While it matches that of a physical circuit breaker, I think the choice of naming is a bit unfortunate. Closed means the operation is open to new requests, while open means the operation is closed to new requests. This is confusing when compared the normal Java semantics of opened and closed. I think this is an instance where the skeuomorphism (of sorts) was taken a little too far.

Interesting.

For event signup, preorder, and ticket purchasing sites (which tend to experience little or no load most of the time and an insane amount of load right before some important deadline or right after an announcement), I wonder if this could be used to redirect the user to a page that either says "take a number and we'll call you back" or a page that says "we're experiencing high traffic, you can send an email at this link and we'll get back to you as soon as we can."

The email link thing might work, but the "take a number" system would probably be under the same traffic constraints that caused the intended transaction to fail. Maybe not, though. Maybe that could work on a cheaper, more scalable mechanism.

Rather than providing information to the user by which they can access an alternate, asynchronous request/response flow, why not separate the server from the web-ui from the server for the backend processing system, and when there is too much load on the backend system to effectively do synchronous request/response, failover to an asynchronous workflow?

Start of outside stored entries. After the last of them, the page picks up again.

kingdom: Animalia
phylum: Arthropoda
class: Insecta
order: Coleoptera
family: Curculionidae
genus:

I thought I remembered reading somewhere that techniques like this only move the back-pressure to other parts of the system rather than solve the problem. There's a load point beyond which you have almost no choice but to throw requests away.

It was something like [1] but I don't think that was the exact article I read.

[1] http://mechanical-sympathy.blogspot.com/2012/05/apply-back-p...

Probably this one?

http://ferd.ca/queues-don-t-fix-overload.html

Queues and similar things help flatten out the spikes, but they don't add capacity. Like many of these tools, use with discretion.

Yes, that one. Thank you.

> I thought I remembered reading somewhere that techniques like this only move the back-pressure to other parts of the system rather than solve the problem.

I think that redirecting to an alternate asynchronous mechanism via a "send us an email" notification is essentially equivalent to an automated shift to an asynchronous mechanism in terms of shifting load to a different part of the system -- doing either is appropriate only if you've got a process for handling asynchronous requests that won't fall-over (or produce results unacceptably out of user expectations) under load despite the fact that processing requests synchronously would.

Lots of times, however, this is the case, so long as you don't have a long-term load problem, but only a spiking load problem.

> There's a load point beyond which you have almost no choice but to throw requests away.

Yes, but that point differs depending on how you are processing requests -- and (for a system with direct human interactions) how you are setting client UX expectations.

I first read about this in the excellent book Release it! http://www.amazon.com/Release-Production-Ready-Software-Prag... .

It's an really interesting read, and kind of a proto-devops book.

Emulating Erlang supervisors in Java? :)

Na, there are multiple implementations of this in Erlang, it isn't supervision, https://github.com/klarna/circuit_breaker and https://github.com/jlouis/fuse

That's more or less what Akka is for.

.NET/C# implementation as a portable class library for server side and client (xamarin/windows phone) @ https://github.com/michael-wolfenden/Polly

Netflix's Hystrix is another implementation of this pattern.